Bjorn, is it a common practice to fix it directly/only in drivers or should the pci core be notified e.g. simulating a late removal event? By searching the code looks it's the former, but better confirm with you before picking this fix...
From: Baolu Lu baolu.lu@linux.intel.com Sent: Tuesday, December 23, 2025 12:06 PM
On 12/22/25 19:19, Jinhui Guo wrote:
On Thu, Dec 18, 2025 08:04:20AM +0000, Tian, Kevin wrote:
From: Jinhui Guoguojinhui.liam@bytedance.com Sent: Thursday, December 11, 2025 12:00 PM
Commit 4fc82cd907ac ("iommu/vt-d: Don't issue ATS Invalidation request when device is disconnected") relies on pci_dev_is_disconnected() to skip ATS invalidation for safely-removed devices, but it does not cover link-down caused by faults, which can still hard-lock the system.
According to the commit msg it actually tries to fix the hard lockup with surprise removal. For safe removal the device is not removed before invalidation is done:
" For safe removal, device wouldn't be removed until the whole software handling process is done, it wouldn't trigger the hard lock up issue caused by too long ATS Invalidation timeout wait. "
Can you help articulate the problem especially about the part 'link-down caused by faults"? What are those faults? How are they different from the said surprise removal in the commit msg to not set pci_dev_is_disconnected()?
Hi, kevin, sorry for the delayed reply.
A normal or surprise removal of a PCIe device on a hot-plug port normally triggers an interrupt from the PCIe switch.
We have, however, observed cases where no interrupt is generated when
the
device suddenly loses its link; the behaviour is identical to setting the Link Disable bit in the switch’s Link Control register (offset 10h).
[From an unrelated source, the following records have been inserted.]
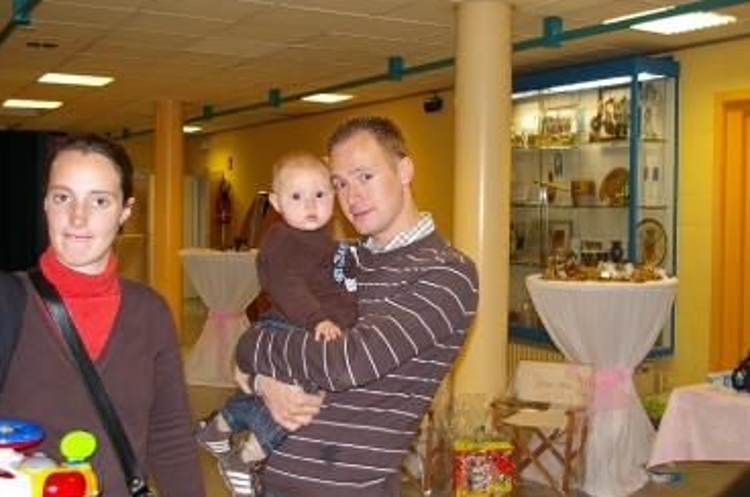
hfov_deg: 44.5
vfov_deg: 30.4
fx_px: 915
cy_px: 228
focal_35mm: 44
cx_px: 410
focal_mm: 18
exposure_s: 1/30
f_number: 3.5
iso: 200
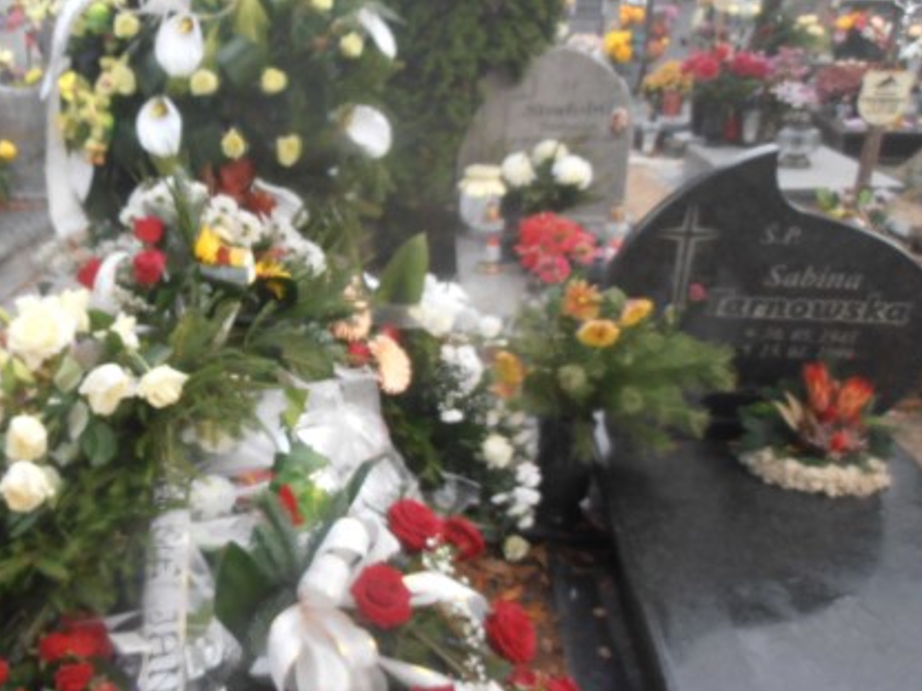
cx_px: 255
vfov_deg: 38.6
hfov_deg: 48.6
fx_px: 985
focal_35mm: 37
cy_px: 389
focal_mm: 4.2
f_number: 3
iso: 80
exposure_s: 1/80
Exactly what goes wrong in the LTSSM between the PCIe switch and the endpoint
remains
unknown.
In this scenario, the hardware has effectively vanished, yet the device driver remains bound and the IOMMU resources haven't been released. I’m just curious if this stale state could trigger issues in other places before the kernel fully realizes the device is gone? I’m not objecting to the fix. I'm just interested in whether this 'zombie' state creates risks elsewhere.